Investing in uncertain Ukraine 

The Kiev I knew when I worked there eleven years ago was a rather drab place. Some newer Western shops dotted around the city, but many cranes stood still for months on end, roads were filled with chuckholes, and not much seemed to be happening. With the political turmoil of the past few years, you'd think things wouldn't have changed much.

Der Spiegel says you'd be wrong.
Gross domestic product powered ahead by an impressive 8% during the first half of 2007, and economists expect the strength to continue, boosted by a surprisingly diverse economy of services, manufacturing, and raw materials. Metals, mainly steel, account for 40% of exports, but most of the growth is coming from manufacturing and services. Production of heavy equipment rose 22% in 2006. And Ukraine's software houses saw their exports jump by 50% last year, to some $250 million.

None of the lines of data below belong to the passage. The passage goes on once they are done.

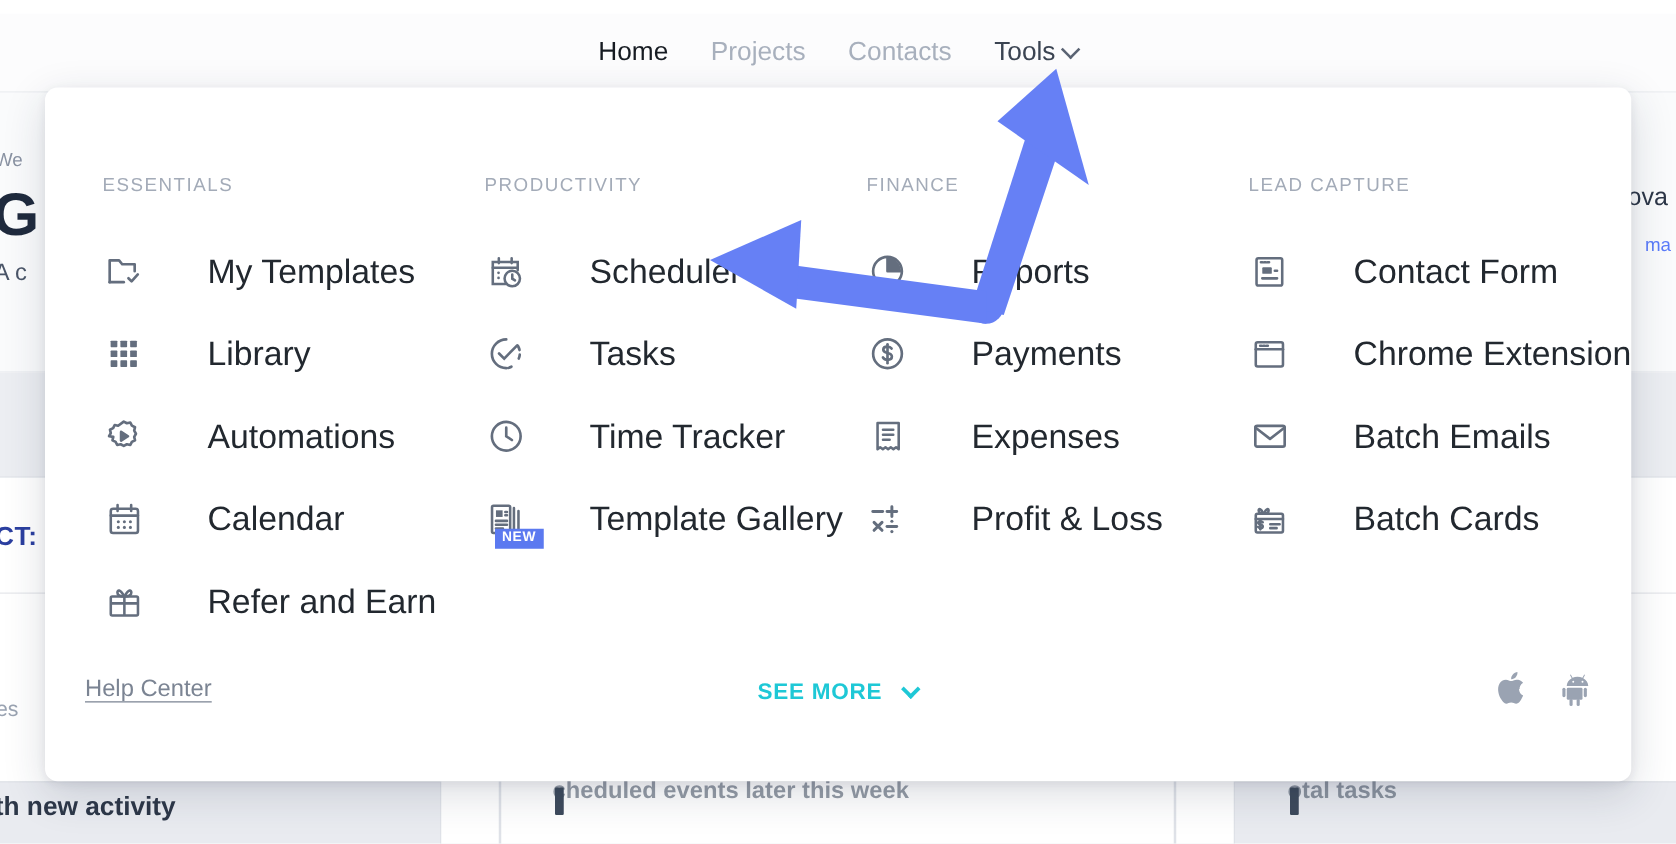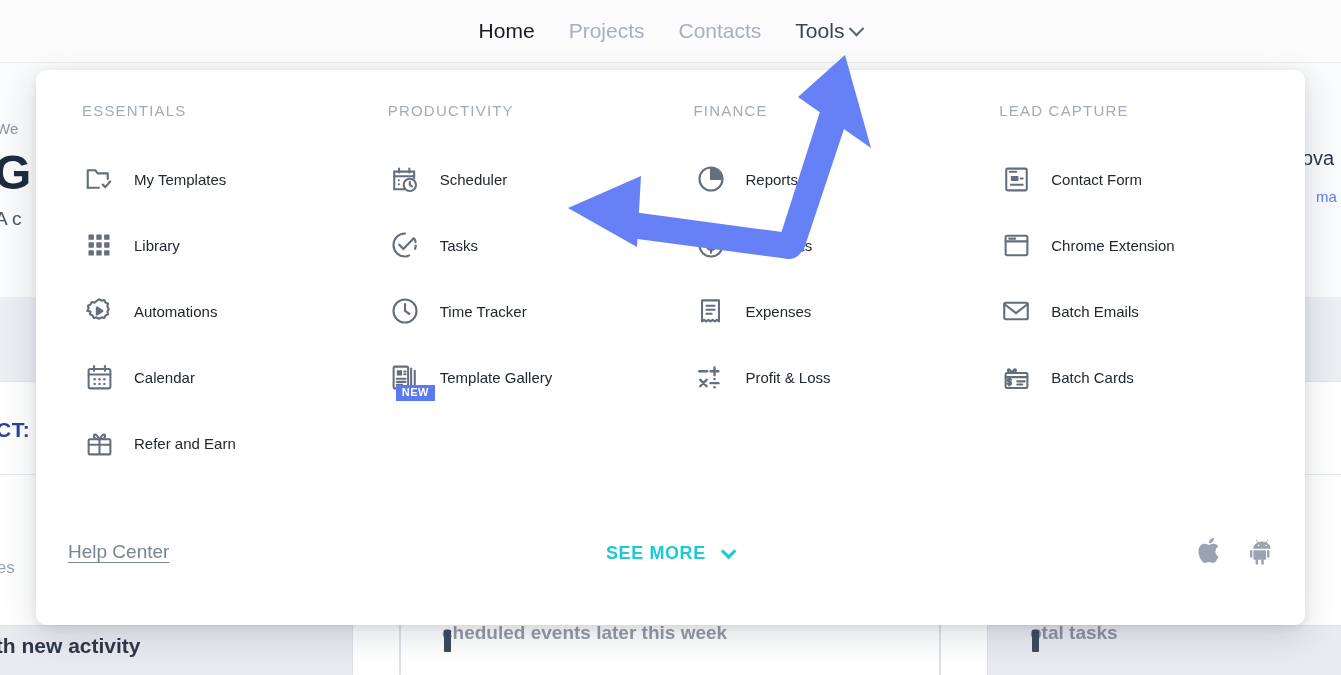--- a/index.html
+++ b/index.html
@@ -75,21 +75,21 @@
   .bg-stat.s2 { left:1030px; }
   .bg-bar {
     position:absolute; top:630px; width:7px; height:22px;
     background:#3d4a5c; border-radius:1px;
   }
   .bg-bar.b1 { left:444px; }
   .bg-bar.b2 { left:1032px; }
 
   
   .topnav {
-    position:absolute; left:0; top:0; width:1341px; height:63px;
+    position:absolute; left:0; top:11px; width:1341px; height:63px;
     background:#fcfcfd; border-bottom:1px solid #eceef1;
     display:flex; align-items:center; justify-content:center; gap:34px;
     z-index:5;
   }
   .nav-item {
     font-size:21px; color:#a8b0bd; cursor:pointer; white-space:nowrap;
     display:flex; align-items:center; gap:7px;
   }
   .nav-item.active { color:#161b22; font-weight:500; }
   .nav-item.tools { color:#3b4452; }
@@ -101,39 +101,39 @@
 
   
   .panel {
     position:absolute; left:36px; top:70px; width:1269px; height:555px;
     background:#ffffff; border-radius:10px;
     box-shadow:0 10px 34px rgba(32,44,68,.16), 0 2px 8px rgba(32,44,68,.08);
     z-index:10;
   }
   .cols {
     position:absolute; left:0; top:0; width:100%;
-    display:flex; padding:32px 0 0 46px;
+    display:flex; padding:70px 0 0 46px;
   }
   .col { width:308px; }
   .col-title {
     font-size:15px; letter-spacing:1.2px; color:#a3abb8;
     font-weight:500; margin-bottom:27px; white-space:nowrap;
   }
   .menu-item {
     display:flex; align-items:center; gap:18px;
     height:66px; cursor:pointer;
   }
   .mi-icon {
     position:relative; width:34px; height:34px; flex:none;
     display:flex; align-items:center; justify-content:center;
     color:#646e7e;
   }
   .mi-icon svg { display:block; }
   .mi-label {
-    font-size:15px; color:#22282f; white-space:nowrap;
+    font-size:27px; color:#22282f; white-space:nowrap;margin-left:32px;
   }
   .new-badge {
     position:absolute; left:8px; top:25px;
     background:#5b79f0; color:#fff; font-size:11px; font-weight:bold;
     letter-spacing:.5px; padding:2px 6px 3px; border-radius:0;
     line-height:1;
   }
 
   
   .panel-footer {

Investors see promise in the growth. The Kiev stock exchange has more than doubled in size this year, and now boasts a market capitalization of $76 billion-a sixfold increase since late 2004. And a real estate boom has pushed up housing prices by 60% in 12 months. "We joke that as long as all these disputes are going on, [politicians] don't have time to interfere in business," says Taras Kutovyy, chief financial officer at XXI Century Investments, a leading developer that in May raised $175 million in Eurobonds to finance new apartments, hotels, and hypermarkets.
Countries that are seriously divided like Ukraine typically do not provide investment climates that are conducive to foreign firms. Is that what's going on? I don't know. A look at recent economic data indicates much of the influx of foreign trade has come from resurgent Russia rather than Europe or the USA. Construction has been up and down over the last few years. The Economist forecasts 6% growth for the foreseeable future, but whether the investment is productive for Ukraine's future or shop-building for imported goods -- which both the 'Orange' forces and the current parliamentary leaders of the Party of Regions would be happy to accept -- remains to be seen, particularly in the runup to next month's elections, where everyone promises everything to everybody.